JeffCo teachers recently held rallies demanding that schools go remote into October. The district’s current plan calls for schools to start remotely Aug. 24, with elementary students beginning in-person learning on Sept. 8 and older grades alternating in-person and remote learning.
Some questions highlight how impossible it will be to please all teachers, especially when COVID-19 conditions and guidance changes weekly.
In Adams 12 Five Star district, north of Denver, staff were asked what the district's guidelines should be for mask-wearing. About half said all the time. But 40 percent said only in the general public, and 11 percent said it should be the staff’s choice.

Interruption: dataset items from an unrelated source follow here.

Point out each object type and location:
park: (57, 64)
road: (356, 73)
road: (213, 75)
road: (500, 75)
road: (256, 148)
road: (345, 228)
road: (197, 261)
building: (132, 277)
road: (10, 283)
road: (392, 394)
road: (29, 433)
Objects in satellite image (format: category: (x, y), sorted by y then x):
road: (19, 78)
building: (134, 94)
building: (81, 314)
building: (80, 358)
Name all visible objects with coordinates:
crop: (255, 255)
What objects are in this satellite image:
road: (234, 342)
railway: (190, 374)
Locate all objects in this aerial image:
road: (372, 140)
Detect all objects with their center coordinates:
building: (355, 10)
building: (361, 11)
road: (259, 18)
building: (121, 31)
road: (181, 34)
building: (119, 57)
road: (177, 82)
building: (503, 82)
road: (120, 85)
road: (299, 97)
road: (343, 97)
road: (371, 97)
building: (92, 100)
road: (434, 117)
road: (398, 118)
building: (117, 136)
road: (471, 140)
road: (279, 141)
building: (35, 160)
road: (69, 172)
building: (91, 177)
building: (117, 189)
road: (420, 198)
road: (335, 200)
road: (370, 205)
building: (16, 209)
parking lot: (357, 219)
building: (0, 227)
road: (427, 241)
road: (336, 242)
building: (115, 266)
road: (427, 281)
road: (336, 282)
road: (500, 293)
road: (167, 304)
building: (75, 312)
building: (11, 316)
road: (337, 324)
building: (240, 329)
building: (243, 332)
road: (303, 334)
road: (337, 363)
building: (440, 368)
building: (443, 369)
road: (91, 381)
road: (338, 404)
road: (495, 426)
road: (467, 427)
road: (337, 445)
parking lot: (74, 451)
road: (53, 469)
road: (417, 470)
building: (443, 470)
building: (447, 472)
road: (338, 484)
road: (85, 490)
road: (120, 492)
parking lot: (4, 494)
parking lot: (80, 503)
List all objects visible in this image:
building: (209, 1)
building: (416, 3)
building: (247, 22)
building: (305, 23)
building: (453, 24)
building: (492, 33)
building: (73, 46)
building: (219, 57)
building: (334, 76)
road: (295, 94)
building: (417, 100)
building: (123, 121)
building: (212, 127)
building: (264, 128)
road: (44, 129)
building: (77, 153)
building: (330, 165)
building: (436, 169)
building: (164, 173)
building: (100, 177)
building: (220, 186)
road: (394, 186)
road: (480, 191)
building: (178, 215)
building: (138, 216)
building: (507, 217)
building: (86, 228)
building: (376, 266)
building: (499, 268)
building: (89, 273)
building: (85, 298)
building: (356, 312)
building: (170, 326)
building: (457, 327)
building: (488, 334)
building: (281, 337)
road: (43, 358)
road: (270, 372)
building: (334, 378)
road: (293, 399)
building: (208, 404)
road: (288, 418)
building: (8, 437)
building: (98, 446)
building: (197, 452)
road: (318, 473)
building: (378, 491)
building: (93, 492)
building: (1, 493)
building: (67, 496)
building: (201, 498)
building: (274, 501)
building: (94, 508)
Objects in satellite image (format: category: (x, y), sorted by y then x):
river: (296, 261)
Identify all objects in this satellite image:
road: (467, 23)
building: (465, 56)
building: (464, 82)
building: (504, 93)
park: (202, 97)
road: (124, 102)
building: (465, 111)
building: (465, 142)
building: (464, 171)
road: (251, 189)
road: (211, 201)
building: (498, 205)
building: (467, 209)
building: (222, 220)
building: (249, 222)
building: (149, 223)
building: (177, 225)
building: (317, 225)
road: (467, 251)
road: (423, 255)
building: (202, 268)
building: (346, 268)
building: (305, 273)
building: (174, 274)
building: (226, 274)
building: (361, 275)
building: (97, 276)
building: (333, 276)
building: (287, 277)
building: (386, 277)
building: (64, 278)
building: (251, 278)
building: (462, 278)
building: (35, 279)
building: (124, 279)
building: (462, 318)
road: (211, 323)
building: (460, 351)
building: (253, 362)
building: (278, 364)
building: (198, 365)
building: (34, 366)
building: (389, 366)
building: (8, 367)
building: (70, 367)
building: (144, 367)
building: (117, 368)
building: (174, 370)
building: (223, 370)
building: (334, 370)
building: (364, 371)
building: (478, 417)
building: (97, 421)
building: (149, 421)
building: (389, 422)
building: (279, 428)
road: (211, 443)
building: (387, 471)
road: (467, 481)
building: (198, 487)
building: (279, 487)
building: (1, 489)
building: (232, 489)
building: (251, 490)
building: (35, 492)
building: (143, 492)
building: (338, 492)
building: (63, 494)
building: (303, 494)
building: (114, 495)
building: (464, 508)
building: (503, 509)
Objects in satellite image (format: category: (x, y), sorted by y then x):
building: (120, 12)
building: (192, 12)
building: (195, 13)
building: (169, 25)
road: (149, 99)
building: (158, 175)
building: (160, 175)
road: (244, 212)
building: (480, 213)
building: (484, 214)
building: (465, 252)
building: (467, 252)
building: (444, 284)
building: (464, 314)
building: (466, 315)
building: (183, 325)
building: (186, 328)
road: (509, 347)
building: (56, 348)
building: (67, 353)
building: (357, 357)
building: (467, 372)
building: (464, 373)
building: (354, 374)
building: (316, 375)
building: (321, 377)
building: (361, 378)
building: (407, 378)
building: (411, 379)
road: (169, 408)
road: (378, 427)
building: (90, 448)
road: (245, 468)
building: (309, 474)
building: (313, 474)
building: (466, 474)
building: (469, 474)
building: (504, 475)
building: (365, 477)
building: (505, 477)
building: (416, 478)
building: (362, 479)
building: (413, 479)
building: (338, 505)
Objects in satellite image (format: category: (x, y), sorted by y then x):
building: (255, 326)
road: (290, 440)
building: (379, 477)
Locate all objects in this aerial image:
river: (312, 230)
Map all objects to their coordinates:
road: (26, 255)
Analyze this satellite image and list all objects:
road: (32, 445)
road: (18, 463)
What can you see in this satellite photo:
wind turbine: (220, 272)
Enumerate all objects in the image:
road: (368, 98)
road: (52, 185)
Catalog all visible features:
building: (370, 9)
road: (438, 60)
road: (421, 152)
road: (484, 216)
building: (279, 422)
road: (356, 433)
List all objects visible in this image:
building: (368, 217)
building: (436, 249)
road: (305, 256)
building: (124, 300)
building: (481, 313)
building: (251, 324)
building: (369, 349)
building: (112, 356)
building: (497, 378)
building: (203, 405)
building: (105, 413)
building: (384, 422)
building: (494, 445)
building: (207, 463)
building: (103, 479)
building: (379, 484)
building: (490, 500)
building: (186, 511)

In spite of the local differences in opinion, teachers and school districts alike agree that much of the chaos stems from factors beyond their control, from mixed messages from politicians, a lack of leadership at the state and national levels leaving districts responsible for figuring this out, and scientific information that has been contradictory and at times politicized.
“That is really, in my opinion, just created this angst and this churning among teachers,” said teacher Villeareal, the St. Vrain union leader. “Who's leading this, who's the guy in charge that is going to make sure that this is going to work?”
On top of that, he says the school system lacks the resources needed to respond. Budget cuts due to the pandemic-related economic downturn, on top of decades of dwindling finances, have left school districts with few margins to respond to a crisis of this scale.
“It’s the perfect storm, unfortunately,” he said.
The bottom line may simply be that individual schools haven’t had the time to work out how plans will be executed at the classroom level. That’s amped up the anxiety for teachers — and parents. Others say however children return to school, it won’t be like it was and everyone — parents, teachers, principals and students — will have to demonstrate an extraordinary amount of patience and flexibility to make it work.